How to complete this task: In the records below, which lines include "initialization"? Copy them.

Input data:
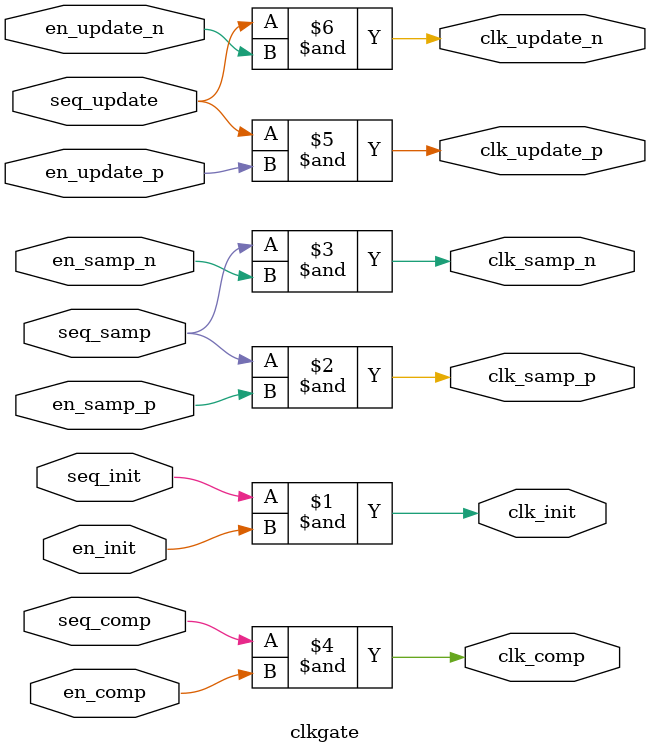
<source format=v>

module clkgate (
    // Sequencing signals
    input  wire seq_init,       // DAC initialization sequence timing
    input  wire seq_samp,       // Sampling sequence timing
    input  wire seq_comp,       // Comparator sequence timing
    input  wire seq_update,     // DAC update logic sequence timing

    // Enable control signals
    input  wire en_init,        // Enable initialization
    input  wire en_samp_p,      // Enable sampling positive side
    input  wire en_samp_n,      // Enable sampling negative side
    input  wire en_comp,        // Enable comparator
    input  wire en_update_p,     // Enable update logic positive side
    input  wire en_update_n,     // Enable update logic negative side

    // Output gated clocks
    output wire clk_init,       // Gated initialization clock
    output wire clk_samp_p,     // Gated sampling clock positive
    output wire clk_samp_n,     // Gated sampling clock negative
    output wire clk_comp,       // Gated comparator clock
    output wire clk_update_p,    // Gated update clock positive
    output wire clk_update_n     // Gated update clock negative
);

    // Generate gated clocks by ANDing sequence signals with enables
    assign clk_init = seq_init & en_init;
    assign clk_samp_p = seq_samp & en_samp_p;
    assign clk_samp_n = seq_samp & en_samp_n;
    assign clk_comp = seq_comp & en_comp;
    assign clk_update_p = seq_update & en_update_p;
    assign clk_update_n = seq_update & en_update_n;

endmodule

</source>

Task result:
    input  wire seq_init,       // DAC initialization sequence timing
    input  wire en_init,        // Enable initialization
    output wire clk_init,       // Gated initialization clock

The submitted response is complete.